İngilizler mollaların vereceği fetva karşılığında şeker satışından elde edilecek kazacın yüzde 10’unu teklif ettiler. Nitekim bir Cuma namazında, Cuma hutbesi veren mollalar şu vaazı verdiler: “Siz Allah’ın nimeti olan hurma ve üzümü nasıl olur da çaya katarsınız? Bundan böyle çaya şeker katacaksınız”” dediler!
Mollaların bu vaazından sonra İranlılar çaya şeker katmaya başladılar, işler yoluna girince de İngilizler, mollalara verdikleri yüzde 10 payı satışların iyi gitmediği gerekçesiyle vermemeye başladılar.
Bunun üzerine mollalar, Cuma namazında ikinci bir fetva vererek, Cuma hutbesinde, “Gâvur icadı şekeri çaya katmak caiz değildir” dediler. Tabii ki bu fetva üzerine İranlılar evlerindeki şekeri sokaklara dökmüşler. Bunun üzerine İngiliz firmaları mecburen mollalarla yeniden masaya oturmuşlar. Fakat mollalar bu sefer yüzde 10 pay yerine yüzde 20 pay istemişler.

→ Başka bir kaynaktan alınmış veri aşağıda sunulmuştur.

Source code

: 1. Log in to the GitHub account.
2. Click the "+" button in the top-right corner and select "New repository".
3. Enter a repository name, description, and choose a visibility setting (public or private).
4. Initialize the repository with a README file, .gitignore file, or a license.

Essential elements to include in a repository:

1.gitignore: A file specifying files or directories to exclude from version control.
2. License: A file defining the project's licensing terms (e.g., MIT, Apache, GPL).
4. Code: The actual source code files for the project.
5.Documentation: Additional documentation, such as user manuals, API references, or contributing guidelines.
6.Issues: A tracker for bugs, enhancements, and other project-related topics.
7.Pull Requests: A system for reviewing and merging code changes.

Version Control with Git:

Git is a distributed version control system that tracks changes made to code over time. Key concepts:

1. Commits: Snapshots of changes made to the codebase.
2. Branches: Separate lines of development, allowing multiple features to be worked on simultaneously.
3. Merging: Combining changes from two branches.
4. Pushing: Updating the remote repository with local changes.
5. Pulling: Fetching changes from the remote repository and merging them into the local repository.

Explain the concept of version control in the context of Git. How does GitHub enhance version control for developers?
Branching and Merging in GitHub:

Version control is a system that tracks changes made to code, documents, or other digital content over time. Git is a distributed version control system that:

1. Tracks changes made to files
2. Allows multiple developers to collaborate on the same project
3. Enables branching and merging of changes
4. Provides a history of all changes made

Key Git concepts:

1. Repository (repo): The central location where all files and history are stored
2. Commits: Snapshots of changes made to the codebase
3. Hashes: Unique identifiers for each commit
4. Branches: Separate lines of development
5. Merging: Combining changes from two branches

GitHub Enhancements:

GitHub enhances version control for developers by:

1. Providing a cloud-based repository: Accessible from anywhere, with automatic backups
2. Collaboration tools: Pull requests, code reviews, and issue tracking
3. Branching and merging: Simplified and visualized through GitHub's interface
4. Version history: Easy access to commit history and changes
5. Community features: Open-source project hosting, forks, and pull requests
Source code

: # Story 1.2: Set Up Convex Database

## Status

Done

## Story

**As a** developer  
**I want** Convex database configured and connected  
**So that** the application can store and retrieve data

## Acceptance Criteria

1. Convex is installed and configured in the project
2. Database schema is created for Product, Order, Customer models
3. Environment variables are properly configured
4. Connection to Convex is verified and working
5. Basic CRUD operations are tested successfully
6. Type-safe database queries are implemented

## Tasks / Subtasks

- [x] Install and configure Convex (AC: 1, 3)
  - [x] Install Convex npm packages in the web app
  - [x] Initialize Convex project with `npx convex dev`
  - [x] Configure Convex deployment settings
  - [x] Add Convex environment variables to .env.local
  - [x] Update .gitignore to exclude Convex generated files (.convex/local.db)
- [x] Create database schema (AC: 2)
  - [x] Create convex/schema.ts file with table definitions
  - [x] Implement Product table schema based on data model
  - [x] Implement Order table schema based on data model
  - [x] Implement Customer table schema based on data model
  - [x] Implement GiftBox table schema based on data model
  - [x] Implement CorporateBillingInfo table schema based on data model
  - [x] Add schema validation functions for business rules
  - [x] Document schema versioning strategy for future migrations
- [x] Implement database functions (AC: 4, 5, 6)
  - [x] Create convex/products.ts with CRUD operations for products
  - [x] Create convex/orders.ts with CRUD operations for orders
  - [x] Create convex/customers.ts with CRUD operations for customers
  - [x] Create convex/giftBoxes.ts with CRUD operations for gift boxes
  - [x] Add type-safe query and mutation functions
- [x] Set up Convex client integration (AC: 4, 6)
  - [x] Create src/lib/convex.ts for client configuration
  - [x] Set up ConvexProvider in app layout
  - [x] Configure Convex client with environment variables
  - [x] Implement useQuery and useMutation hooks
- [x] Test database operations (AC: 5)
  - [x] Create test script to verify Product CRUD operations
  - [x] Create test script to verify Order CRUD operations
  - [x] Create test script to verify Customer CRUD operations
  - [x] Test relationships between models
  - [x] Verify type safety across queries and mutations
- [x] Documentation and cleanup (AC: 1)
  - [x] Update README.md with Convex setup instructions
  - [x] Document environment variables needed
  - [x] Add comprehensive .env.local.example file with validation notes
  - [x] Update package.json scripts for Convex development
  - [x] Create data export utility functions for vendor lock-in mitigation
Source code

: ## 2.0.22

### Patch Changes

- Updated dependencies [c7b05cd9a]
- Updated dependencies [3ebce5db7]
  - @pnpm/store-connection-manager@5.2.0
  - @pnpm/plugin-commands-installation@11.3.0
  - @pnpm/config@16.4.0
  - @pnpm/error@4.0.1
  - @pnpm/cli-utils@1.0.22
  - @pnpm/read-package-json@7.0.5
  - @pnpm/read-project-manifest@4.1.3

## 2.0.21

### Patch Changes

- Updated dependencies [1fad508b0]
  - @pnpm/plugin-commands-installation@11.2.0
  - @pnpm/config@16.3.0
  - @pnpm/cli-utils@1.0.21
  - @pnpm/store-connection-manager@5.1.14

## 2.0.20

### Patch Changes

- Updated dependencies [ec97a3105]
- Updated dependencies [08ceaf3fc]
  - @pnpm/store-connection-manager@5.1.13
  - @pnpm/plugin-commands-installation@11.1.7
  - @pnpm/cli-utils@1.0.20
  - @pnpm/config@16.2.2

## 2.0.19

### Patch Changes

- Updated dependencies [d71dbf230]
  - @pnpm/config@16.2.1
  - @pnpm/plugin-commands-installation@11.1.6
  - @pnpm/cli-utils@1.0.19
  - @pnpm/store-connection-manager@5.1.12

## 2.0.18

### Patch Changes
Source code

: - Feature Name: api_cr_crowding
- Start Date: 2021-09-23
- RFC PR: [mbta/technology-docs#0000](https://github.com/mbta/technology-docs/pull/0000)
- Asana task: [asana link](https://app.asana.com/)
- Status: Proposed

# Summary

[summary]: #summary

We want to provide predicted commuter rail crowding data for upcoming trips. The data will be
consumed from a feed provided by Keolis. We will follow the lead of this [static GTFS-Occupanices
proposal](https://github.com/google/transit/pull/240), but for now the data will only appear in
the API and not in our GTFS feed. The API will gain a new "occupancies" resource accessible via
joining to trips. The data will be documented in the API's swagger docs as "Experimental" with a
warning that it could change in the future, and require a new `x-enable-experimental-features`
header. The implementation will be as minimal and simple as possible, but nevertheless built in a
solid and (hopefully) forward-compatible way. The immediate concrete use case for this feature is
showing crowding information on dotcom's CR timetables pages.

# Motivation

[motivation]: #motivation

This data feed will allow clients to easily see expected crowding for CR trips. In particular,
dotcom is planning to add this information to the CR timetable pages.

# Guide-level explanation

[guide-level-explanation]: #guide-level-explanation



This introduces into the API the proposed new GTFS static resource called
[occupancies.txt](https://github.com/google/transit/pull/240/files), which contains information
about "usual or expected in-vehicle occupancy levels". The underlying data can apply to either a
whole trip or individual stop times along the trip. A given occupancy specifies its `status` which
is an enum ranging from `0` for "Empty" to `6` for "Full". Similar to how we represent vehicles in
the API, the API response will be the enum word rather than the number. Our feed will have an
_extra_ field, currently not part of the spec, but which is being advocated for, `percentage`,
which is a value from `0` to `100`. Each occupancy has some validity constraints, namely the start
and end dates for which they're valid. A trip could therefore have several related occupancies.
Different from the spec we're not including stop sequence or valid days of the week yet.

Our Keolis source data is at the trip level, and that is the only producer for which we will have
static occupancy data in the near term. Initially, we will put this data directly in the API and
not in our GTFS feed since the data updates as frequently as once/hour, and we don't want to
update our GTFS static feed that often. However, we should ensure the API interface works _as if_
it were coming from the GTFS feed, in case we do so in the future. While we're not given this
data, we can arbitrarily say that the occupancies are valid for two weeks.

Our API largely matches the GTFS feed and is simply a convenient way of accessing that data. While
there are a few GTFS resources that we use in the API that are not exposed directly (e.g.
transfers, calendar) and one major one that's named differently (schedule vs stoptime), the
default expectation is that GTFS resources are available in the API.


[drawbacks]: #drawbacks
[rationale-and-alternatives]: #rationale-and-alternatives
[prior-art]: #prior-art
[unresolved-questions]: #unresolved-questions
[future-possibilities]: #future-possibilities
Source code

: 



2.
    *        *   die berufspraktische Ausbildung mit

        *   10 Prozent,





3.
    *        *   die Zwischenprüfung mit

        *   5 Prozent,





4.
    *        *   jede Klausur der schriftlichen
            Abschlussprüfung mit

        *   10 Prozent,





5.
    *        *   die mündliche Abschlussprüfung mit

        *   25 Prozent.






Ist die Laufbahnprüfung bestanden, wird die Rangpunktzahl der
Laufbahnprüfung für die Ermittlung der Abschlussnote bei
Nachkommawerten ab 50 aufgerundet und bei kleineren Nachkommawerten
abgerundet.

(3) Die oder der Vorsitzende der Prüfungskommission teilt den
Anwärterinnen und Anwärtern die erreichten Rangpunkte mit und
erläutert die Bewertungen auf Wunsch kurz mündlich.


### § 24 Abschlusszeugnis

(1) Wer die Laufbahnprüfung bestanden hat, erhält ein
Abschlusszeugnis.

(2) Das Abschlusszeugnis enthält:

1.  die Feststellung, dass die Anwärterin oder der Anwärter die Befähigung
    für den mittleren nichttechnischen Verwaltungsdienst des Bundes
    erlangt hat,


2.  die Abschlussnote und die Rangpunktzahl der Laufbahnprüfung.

Eee dinsizin hakkından imanlılar (!) gelirmiş.. İngilizler çaresiz mollaların yüzde 20 pay talebini kabul etmişler. Ve mollalar Cuma hutbesinde, bu sefer, “Biz size ‘çaya şeker katmayın’ dedik ama ‘sokaklara dökün’ demedik. Şekeri çaya batıracak ve böylece gâvur icadı şekere boy abdesti aldırarak içeceksiniz” diye fetva vermişler.
Tabiî ki bu fetva İran halkı tarafından aynen yaşama geçirilmiş; İngilizler şeker satmaya, mollalar da şeker satışından yüzde 20 pay almaya devam etmiştir.
İşte Atatürk mollaların ve imamların bu tür çıkara dayalı fetvalarını ve halkın uygulamalarını bildiği için, bu gerçeği bir konuşmasında şöyle dile getirmiştir: “Türkler, dinlerinin ne olduğunu bilmiyorlar. Bunun için Kur’an, Türkçe olmalıdır!”.
AHİNRETE YATIRIM
Bu yıl itibariyle Almanya’da 8 bin, Fransa’da 9 bin kilise var. Türkiye’de ise 90 bin cami bulunmaktadır.
Almanya’da 70 bin, Fransa’da 60 bin sağlık kurumu var. Türkiye’deki sağlık kurumu sayısı ise sadece 7 bindir.
Bilimden, bilgiden, sağlıktan, eğitimden daha çok ahirete yatırım yapan bir ülkeden ne beklenebilir ki? Bir ülke ahirete yatırım yaparak bütçe ve dış ticaret açıklarını kapatabilir mi? Yabancı ülkelere olan dış borçlarını ödeyebilir mi?
Sözün özü: Borç, özgür insanların köleliğidir. Allah’a borçlu olmak, dış ülkelere borçlu olmaktan daha iyidir!